[Extracted records]
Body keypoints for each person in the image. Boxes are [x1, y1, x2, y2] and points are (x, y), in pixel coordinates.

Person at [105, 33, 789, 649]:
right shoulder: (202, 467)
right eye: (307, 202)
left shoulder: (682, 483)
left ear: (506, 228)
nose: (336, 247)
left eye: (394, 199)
* * *
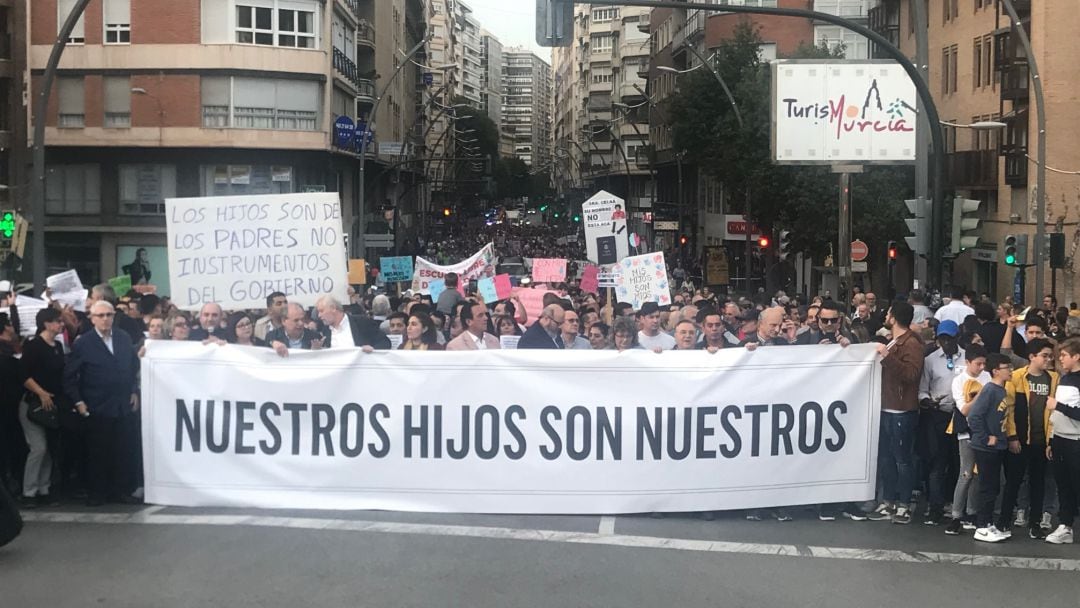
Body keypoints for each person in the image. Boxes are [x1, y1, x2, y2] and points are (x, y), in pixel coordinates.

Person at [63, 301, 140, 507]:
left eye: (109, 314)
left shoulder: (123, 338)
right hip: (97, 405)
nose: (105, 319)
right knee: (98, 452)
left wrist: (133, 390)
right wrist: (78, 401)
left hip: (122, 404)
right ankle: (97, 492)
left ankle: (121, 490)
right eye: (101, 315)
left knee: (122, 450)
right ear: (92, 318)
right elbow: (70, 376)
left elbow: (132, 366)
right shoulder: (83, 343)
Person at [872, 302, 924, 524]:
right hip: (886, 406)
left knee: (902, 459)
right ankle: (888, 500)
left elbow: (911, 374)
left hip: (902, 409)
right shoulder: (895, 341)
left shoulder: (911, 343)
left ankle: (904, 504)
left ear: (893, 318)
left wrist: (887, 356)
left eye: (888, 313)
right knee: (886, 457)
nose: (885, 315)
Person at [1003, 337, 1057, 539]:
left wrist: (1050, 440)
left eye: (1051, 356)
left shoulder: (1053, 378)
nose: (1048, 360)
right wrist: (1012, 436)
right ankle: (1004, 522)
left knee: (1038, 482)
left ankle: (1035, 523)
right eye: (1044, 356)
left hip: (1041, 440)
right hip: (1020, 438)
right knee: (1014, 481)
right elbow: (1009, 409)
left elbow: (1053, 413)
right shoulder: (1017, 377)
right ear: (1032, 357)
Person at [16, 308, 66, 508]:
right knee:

* Work task
Go through the entries and report every line with the string "shoulder".

* Reply to the exercise
right shoulder: (202, 467)
left shoulder: (682, 483)
left shoulder: (123, 338)
right shoulder: (83, 343)
right shoulder: (895, 341)
left shoulder: (911, 343)
left shoulder: (1053, 378)
right shoulder: (1017, 377)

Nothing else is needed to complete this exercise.